25. juin 2018

Communiqué de presse

La signature de cet accord, donne un signal erroné et dangereux

Aujourd’hui la Suisse va signer l’accord « modernisé »de libre-échange (ALE) avec la Turquie, dans le cadre de l’Association européenne de libre-échange (AELE). Celle-ci envoie par là un signal à l’heure actuelle totalement erroné. Il appartient maintenant au Parlement de renoncer pour l’instant à une ratification.

Des élections anticipées viennent de se tenir hier en Turquie. Elles se sont déroulées dans un contexte très difficile. Depuis la tentative de putsch de juillet 2016, le pays se trouve en état d’urgence. Le président Erdogan le dirige à coups de décrets d’urgence. Ces derniers ont entraîné le licenciement d’environ 150 000 employé(e)s de l’État et l’incarcération d’environ 160 000 citoyen(ne), dont de nombreux membres et responsables publics de l’opposition, des représentant(e)s de minorités et des syndicalistes. Dans des rapports détaillés, le Haut-Commissaire des droits de l’homme aux Nations Unies et le Rapporteur spécial des Nations Unies sur la torture se montrent très inquiets de la situation dans ce pays.

Les organisations cosignataires du présent communiqué de presse ont fait observer il y a des mois déjà qu’à l’heure actuelle, la modernisation de l’ALE est un signal erroné. C’est d’autant plus vrai après les nouveaux développements connus, comme la tentative d’enlèvement d’un homme d’affaires zurichois par des collaborateurs de l’ambassade de Turquie, et en particulier l’invasion, illégale au regard du droit international, du nord de la Syrie par la Turquie, que le Parlement suisse a fermement condamnée. En outre, face au dommage causé, selon une lecture « officielle », on ne voit guère d’utilité économique importante à cette signature. Les cas d’arbitraire judiciaire et une politique économique catastrophique ont eu pour effet que les entrepreneurs et entrepreneuses ainsi que les investisseurs et investisseuses suisses commencent toujours plus à éviter la Turquie.

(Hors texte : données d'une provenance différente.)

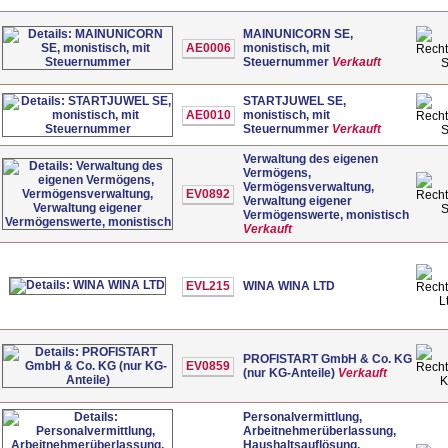
MAINUNICORN SE,
AE0006
monistisch, mit
Steuernummer
Verkauft
STARTJUWEL SE,
AE0010
monistisch, mit
Steuernummer
Verkauft
Verwaltung des eigenen
Vermögens,
Vermögensverwaltung,
EV0892
Verwaltung eigener
Vermögenswerte, monistisch
Verkauft
EVL215
WINA WINA LTD
L
PROFISTART GmbH & Co. KG
EV0859
(nur KG-Anteile)
Verkauft
Personalvermittlung,
Arbeitnehmerüberlassung,
Haushaltsauflösung,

L’ALE modernisé contient désormais un chapitre sur le « développement durable » qui postule le respect des droits humains et des normes sociales et environnementales internationales. Dans des circonstances normales, un tel chapitre serait à saluer. Mais en signant cet ALE, l’AELE atteste dans les faits que le régime turc respecte aujourd’hui totalement les droits humains et est prêt à le faire également à l’avenir. Ce n’est pas là uniquement un affront pour la population civile victime du despotisme d’Erdogan, mais cela nuit simultanément aussi à la crédibilité et la cohérence de l’engagement de la Suisse pour une politique économique étrangère basée sur les droits humains.

Il appartient maintenant au Parlement de prendre clairement position. Tant qu’aucune amélioration sensible de la situation des droits humains en Turquie (et au nord de la Syrie) n’aura pas été constatée, on doit renoncer à la ratification de l’ALE modernisé.

Ce communiqué est signé par les organisations suivantes :
Alliance Sud, FIAN Suisse, Groupe de travail Suisse-Colombie, Humanrights.ch, Juristes démocrates de Suisse, Public Eye, Schweizerische Helsinki-Vereinigung, Société pour les peuples menacés, Solifonds, Travail.Suisse, Union syndicale suisse (USS).